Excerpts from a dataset

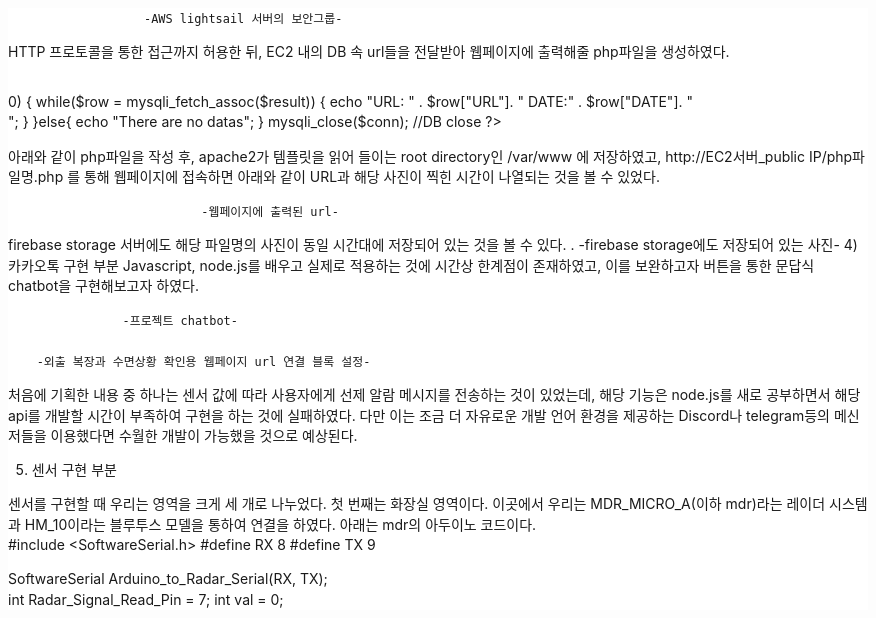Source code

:                       -AWS lightsail 서버의 보안그룹-

HTTP 프로토콜을 통한 접근까지 허용한 뒤, EC2 내의 DB 속 url들을 전달받아 웹페이지에   출력해줄 php파일을 생성하였다.

<!DOCTYPE html>
<html>
<body>
<h2></h2>
<?php
   $conn = mysqli_connect("127.0.0.1", "user_ID", "passwd" , "DB이름");
   $sql = "SELECT URL, DATE FROM table이름";
   $result = mysqli_query($conn, $sql);
   if (mysqli_num_rows($result) > 0) {
   while($row = mysqli_fetch_assoc($result)) {
   echo "URL: " . $row["URL"]. " DATE:" . $row["DATE"]. "<br>";
   }
   }else{
   echo "There are no datas";
   }
   mysqli_close($conn); //DB close
?>
</body>
</html>

아래와 같이 php파일을 작성 후, apache2가 템플릿을 읽어 들이는 root directory인 /var/www     에 저장하였고, http://EC2서버_public IP/php파일명.php 를 통해 웹페이지에 접속하면 아래와    같이 URL과 해당 사진이 찍힌 시간이 나열되는 것을 볼 수 있었다.


                               -웹페이지에 출력된 url-


firebase storage 서버에도 해당 파일명의 사진이 동일 시간대에 저장되어 있는 것을 볼 수     있다.            .
			-firebase storage에도 저장되어 있는 사진-
 4) 카카오톡 구현 부분
Javascript, node.js를 배우고 실제로 적용하는 것에 시간상 한계점이 존재하였고, 이를          보완하고자 버튼을 통한 문답식 chatbot을 구현해보고자 하였다.


				    -프로젝트 chatbot-

		-외출 복장과 수면상황 확인용 웹페이지 url 연결 블록 설정-

처음에 기획한 내용 중 하나는 센서 값에 따라 사용자에게 선제 알람 메시지를 전송하는      것이 있었는데, 해당 기능은 node.js를 새로 공부하면서 해당 api를 개발할 시간이 부족하여    구현을 하는 것에 실패하였다.
다만 이는 조금 더 자유로운 개발 언어 환경을 제공하는 Discord나 telegram등의 메신저들을    이용했다면 수월한 개발이 가능했을 것으로 예상된다.

 
5) 센서 구현 부분

센서를 구현할 때 우리는 영역을 크게 세 개로 나누었다. 첫 번째는 화장실 영역이다.         이곳에서 우리는 MDR_MICRO_A(이하 mdr)라는 레이더 시스템과 HM_10이라는 블루투스      모델을 통하여 연결을 하였다. 아래는 mdr의 아두이노 코드이다.                        
#include <SoftwareSerial.h>
#define RX 8
#define TX 9
 
SoftwareSerial Arduino_to_Radar_Serial(RX, TX);  
int Radar_Signal_Read_Pin = 7; 
int val = 0;
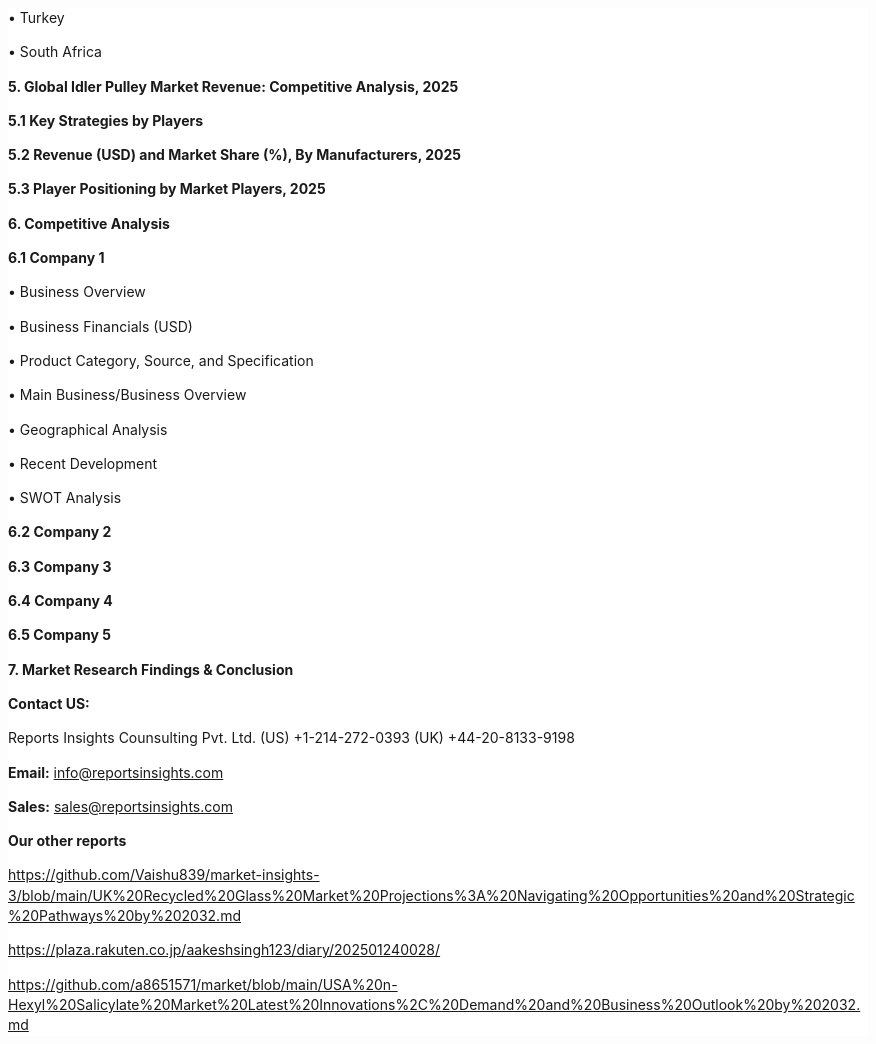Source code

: • Turkey

• South Africa

<strong>5. Global Idler Pulley Market Revenue: Competitive Analysis, 2025</strong>

<strong>5.1 Key Strategies by Players</strong>

<strong>5.2 Revenue (USD) and Market Share (%), By Manufacturers, 2025</strong>

<strong>5.3 Player Positioning by Market Players, 2025</strong>

<strong>6. Competitive Analysis</strong>

<strong>6.1 Company 1</strong>

• Business Overview

• Business Financials (USD)

• Product Category, Source, and Specification

• Main Business/Business Overview

• Geographical Analysis

• Recent Development

• SWOT Analysis

<strong>6.2 Company 2</strong>

<strong>6.3 Company 3</strong>

<strong>6.4 Company 4</strong>

<strong>6.5 Company 5</strong>

<strong>7. Market Research Findings &amp; Conclusion</strong>

<strong>Contact US:</strong>

Reports Insights Counsulting Pvt. Ltd.
(US) +1-214-272-0393
(UK) +44-20-8133-9198
<p class=""""><b>Email:</b> <a href=mailto:info@reportsinsights.com>info@reportsinsights.com</a></p>
<p class=""""><b>Sales:</b> <a href=mailto:sales@reportsinsights.com>sales@reportsinsights.com</a></p>

<strong>Our other reports</strong>

<a href=https://github.com/Vaishu839/market-insights-3/blob/main/UK%20Recycled%20Glass%20Market%20Projections%3A%20Navigating%20Opportunities%20and%20Strategic%20Pathways%20by%202032.md>https://github.com/Vaishu839/market-insights-3/blob/main/UK%20Recycled%20Glass%20Market%20Projections%3A%20Navigating%20Opportunities%20and%20Strategic%20Pathways%20by%202032.md</a>

<a href=https://plaza.rakuten.co.jp/aakeshsingh123/diary/202501240028/>https://plaza.rakuten.co.jp/aakeshsingh123/diary/202501240028/</a>

<a href=https://github.com/a8651571/market/blob/main/USA%20n-Hexyl%20Salicylate%20Market%20Latest%20Innovations%2C%20Demand%20and%20Business%20Outlook%20by%202032.md>https://github.com/a8651571/market/blob/main/USA%20n-Hexyl%20Salicylate%20Market%20Latest%20Innovations%2C%20Demand%20and%20Business%20Outlook%20by%202032.md</a>
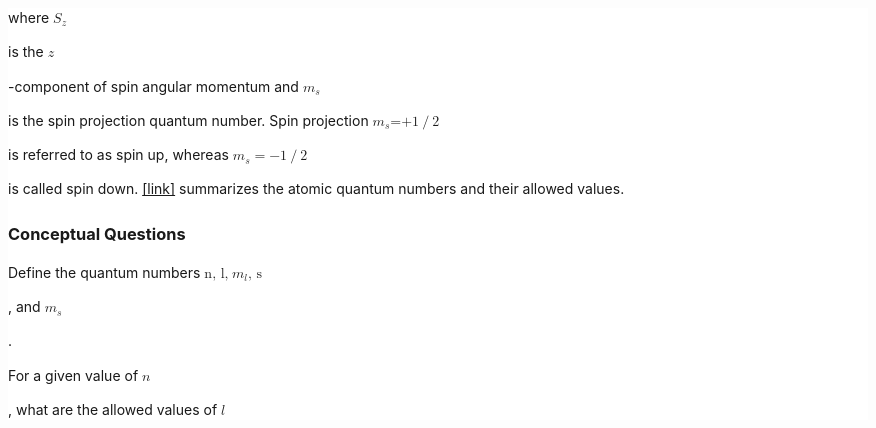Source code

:   where
  <math xmlns="http://www.w3.org/1998/Math/MathML"><semantics><mrow><mrow><msub><mi>S</mi><mrow><mi>z</mi></mrow></msub></mrow><mrow /></mrow><annotation encoding="StarMath 5.0"> size 12{S rSub { size 8{z} } } {}</annotation></semantics></math>
  
  is the
  <math xmlns="http://www.w3.org/1998/Math/MathML"><semantics><mrow><mrow><mi>z</mi></mrow><mrow /></mrow><annotation encoding="StarMath 5.0"> size 12{z} {}</annotation></semantics></math>
  
  -component of spin angular momentum and
  <math xmlns="http://www.w3.org/1998/Math/MathML"><semantics><mrow><mrow><msub><mi>m</mi><mrow><mi>s</mi></mrow></msub></mrow><mrow /></mrow><annotation encoding="StarMath 5.0"> size 12{m rSub { size 8{s} } } {}</annotation></semantics></math>
  
  is the spin projection quantum number. Spin projection
  <math xmlns="http://www.w3.org/1998/Math/MathML"><semantics><mrow><mrow><mrow><msub><mi>m</mi><mrow><mi>s</mi></mrow></msub><mtext>=+</mtext><mrow><mn>1</mn><mo stretchy="false">/</mo><mn>2</mn></mrow></mrow></mrow><mrow /></mrow><annotation encoding="StarMath 5.0"> size 12{m rSub { size 8{s} } "=+"1/2} {}</annotation></semantics></math>
  
  is referred to as spin up, whereas
  <math xmlns="http://www.w3.org/1998/Math/MathML"><semantics><mrow><mrow><mrow><msub><mi>m</mi><mrow><mi>s</mi></mrow></msub><mo stretchy="false">=</mo><mrow><mrow><mo stretchy="false">−</mo><mn>1</mn></mrow><mo stretchy="false">/</mo><mn>2</mn></mrow></mrow></mrow><mrow /></mrow><annotation encoding="StarMath 5.0"> size 12{m rSub { size 8{s} } = - 1/2} {}</annotation></semantics></math>
  
  is called spin down. [\[link\]](#import-auto-id3013526) summarizes the atomic quantum numbers and their allowed values.

### Conceptual Questions

<div data-type="exercise" data-element-type="conceptual-questions">
<div data-type="problem" markdown="1">
Define the quantum numbers <math xmlns="http://www.w3.org/1998/Math/MathML"><semantics><mrow><mrow><mrow><mi fontstyle="italic">n, l,</mi><mspace width="0.25em" /><msub><mi>m</mi><mrow><mi>l</mi></mrow></msub><mi fontstyle="italic">, s</mi></mrow></mrow><mrow /></mrow></semantics></math>

, and <math xmlns="http://www.w3.org/1998/Math/MathML"><semantics><mrow><mrow><msub><mi>m</mi><mrow><mi>s</mi></mrow></msub></mrow><mrow /></mrow><annotation encoding="StarMath 5.0"> size 12{m rSub { size 8{s} } } {}</annotation></semantics></math>

.

</div>
</div>

<div data-type="exercise" data-element-type="conceptual-questions">
<div data-type="problem" markdown="1">
For a given value of <math xmlns="http://www.w3.org/1998/Math/MathML"><semantics><mrow><mrow><mi>n</mi></mrow><mrow /></mrow><annotation encoding="StarMath 5.0"> size 12{n} {}</annotation></semantics></math>

, what are the allowed values of <math xmlns="http://www.w3.org/1998/Math/MathML"><semantics><mrow><mrow><mi>l</mi></mrow><mrow /></mrow><annotation encoding="StarMath 5.0"> size 12{l} {}</annotation></semantics></math>
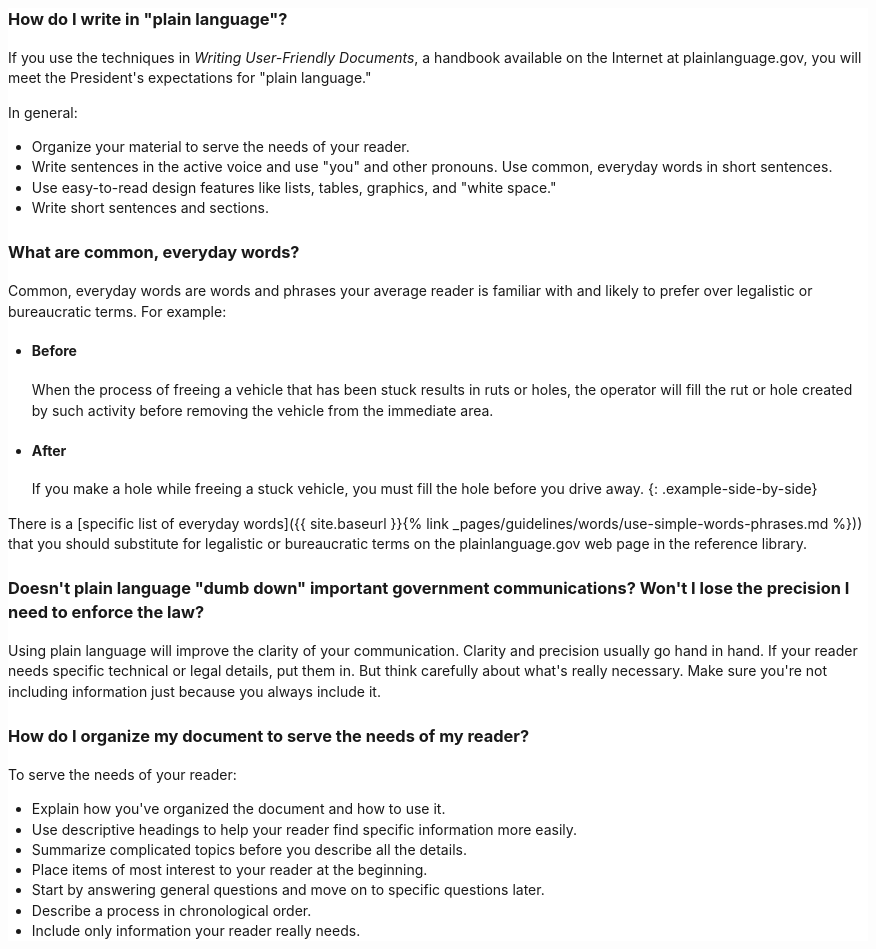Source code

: ### How do I write in "plain language"?

If you use the techniques in _Writing User-Friendly Documents_, a handbook available on the Internet at plainlanguage.gov, you will meet the President's expectations for "plain language."

In general:

- Organize your material to serve the needs of your reader.
- Write sentences in the active voice and use "you" and other pronouns. Use common, everyday words in short sentences.
- Use easy-to-read design features like lists, tables, graphics, and "white space."
- Write short sentences and sections.

### What are common, everyday words?

Common, everyday words are words and phrases your average reader is familiar with and likely to prefer over legalistic or bureaucratic terms. For example:

* #### Before

  When the process of freeing a vehicle that has been stuck results in ruts or holes, the operator will fill the rut or hole created by such activity before removing the vehicle from the immediate area.

* #### After

  If you make a hole while freeing a stuck vehicle, you must fill the hole before you drive away.
{: .example-side-by-side}

There is a [specific list of everyday words]({{ site.baseurl }}{% link _pages/guidelines/words/use-simple-words-phrases.md %})) that you should substitute for legalistic or bureaucratic terms on the plainlanguage.gov web page in the reference library.

### Doesn't plain language "dumb down" important government communications? Won't I lose the precision I need to enforce the law?

Using plain language will improve the clarity of your communication. Clarity and precision usually go hand in hand. If your reader needs specific technical or legal details, put them in. But think carefully about what's really necessary. Make sure you're not including information just because you always include it.

### How do I organize my document to serve the needs of my reader?

To serve the needs of your reader:

- Explain how you've organized the document and how to use it.
- Use descriptive headings to help your reader find specific information more easily.
- Summarize complicated topics before you describe all the details.
- Place items of most interest to your reader at the beginning.
- Start by answering general questions and move on to specific questions later.
- Describe a process in chronological order.
- Include only information your reader really needs.
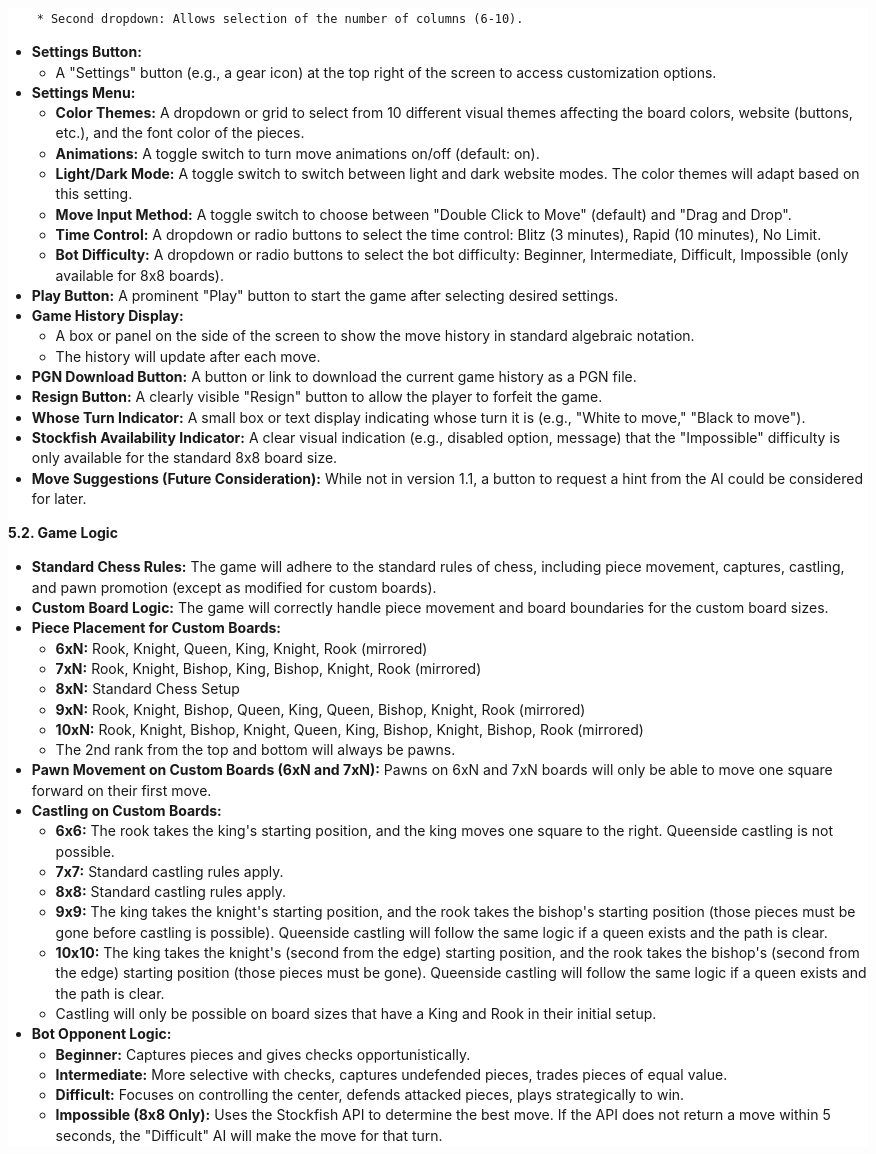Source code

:        * Second dropdown: Allows selection of the number of columns (6-10).
* **Settings Button:**
    * A "Settings" button (e.g., a gear icon) at the top right of the screen to access customization options.
* **Settings Menu:**
    * **Color Themes:** A dropdown or grid to select from 10 different visual themes affecting the board colors, website (buttons, etc.), and the font color of the pieces.
    * **Animations:** A toggle switch to turn move animations on/off (default: on).
    * **Light/Dark Mode:** A toggle switch to switch between light and dark website modes. The color themes will adapt based on this setting.
    * **Move Input Method:** A toggle switch to choose between "Double Click to Move" (default) and "Drag and Drop".
    * **Time Control:** A dropdown or radio buttons to select the time control: Blitz (3 minutes), Rapid (10 minutes), No Limit.
    * **Bot Difficulty:** A dropdown or radio buttons to select the bot difficulty: Beginner, Intermediate, Difficult, Impossible (only available for 8x8 boards).
* **Play Button:** A prominent "Play" button to start the game after selecting desired settings.
* **Game History Display:**
    * A box or panel on the side of the screen to show the move history in standard algebraic notation.
    * The history will update after each move.
* **PGN Download Button:** A button or link to download the current game history as a PGN file.
* **Resign Button:** A clearly visible "Resign" button to allow the player to forfeit the game.
* **Whose Turn Indicator:** A small box or text display indicating whose turn it is (e.g., "White to move," "Black to move").
* **Stockfish Availability Indicator:** A clear visual indication (e.g., disabled option, message) that the "Impossible" difficulty is only available for the standard 8x8 board size.
* **Move Suggestions (Future Consideration):** While not in version 1.1, a button to request a hint from the AI could be considered for later.

**5.2. Game Logic**

* **Standard Chess Rules:** The game will adhere to the standard rules of chess, including piece movement, captures, castling, and pawn promotion (except as modified for custom boards).
* **Custom Board Logic:** The game will correctly handle piece movement and board boundaries for the custom board sizes.
* **Piece Placement for Custom Boards:**
    * **6xN:** Rook, Knight, Queen, King, Knight, Rook (mirrored)
    * **7xN:** Rook, Knight, Bishop, King, Bishop, Knight, Rook (mirrored)
    * **8xN:** Standard Chess Setup
    * **9xN:** Rook, Knight, Bishop, Queen, King, Queen, Bishop, Knight, Rook (mirrored)
    * **10xN:** Rook, Knight, Bishop, Knight, Queen, King, Bishop, Knight, Bishop, Rook (mirrored)
    * The 2nd rank from the top and bottom will always be pawns.
* **Pawn Movement on Custom Boards (6xN and 7xN):** Pawns on 6xN and 7xN boards will only be able to move one square forward on their first move.
* **Castling on Custom Boards:**
    * **6x6:** The rook takes the king's starting position, and the king moves one square to the right. Queenside castling is not possible.
    * **7x7:** Standard castling rules apply.
    * **8x8:** Standard castling rules apply.
    * **9x9:** The king takes the knight's starting position, and the rook takes the bishop's starting position (those pieces must be gone before castling is possible). Queenside castling will follow the same logic if a queen exists and the path is clear.
    * **10x10:** The king takes the knight's (second from the edge) starting position, and the rook takes the bishop's (second from the edge) starting position (those pieces must be gone). Queenside castling will follow the same logic if a queen exists and the path is clear.
    * Castling will only be possible on board sizes that have a King and Rook in their initial setup.
* **Bot Opponent Logic:**
    * **Beginner:** Captures pieces and gives checks opportunistically.
    * **Intermediate:** More selective with checks, captures undefended pieces, trades pieces of equal value.
    * **Difficult:** Focuses on controlling the center, defends attacked pieces, plays strategically to win.
    * **Impossible (8x8 Only):** Uses the Stockfish API to determine the best move. If the API does not return a move within 5 seconds, the "Difficult" AI will make the move for that turn.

**What is being asked:** Beginning at the line above that contains "SoftwareSerial Arduino_to_Radar_Serial(RX, TX);" and going on through the line that contains "<strong>5. Global Idler", please copy every line exactly, leaving the pictures out and adding nothing.

**Task answer:**
SoftwareSerial Arduino_to_Radar_Serial(RX, TX);  
int Radar_Signal_Read_Pin = 7; 
int val = 0;
Source code

: • Turkey

• South Africa

<strong>5. Global Idler Pulley Market Revenue: Competitive Analysis, 2025</strong>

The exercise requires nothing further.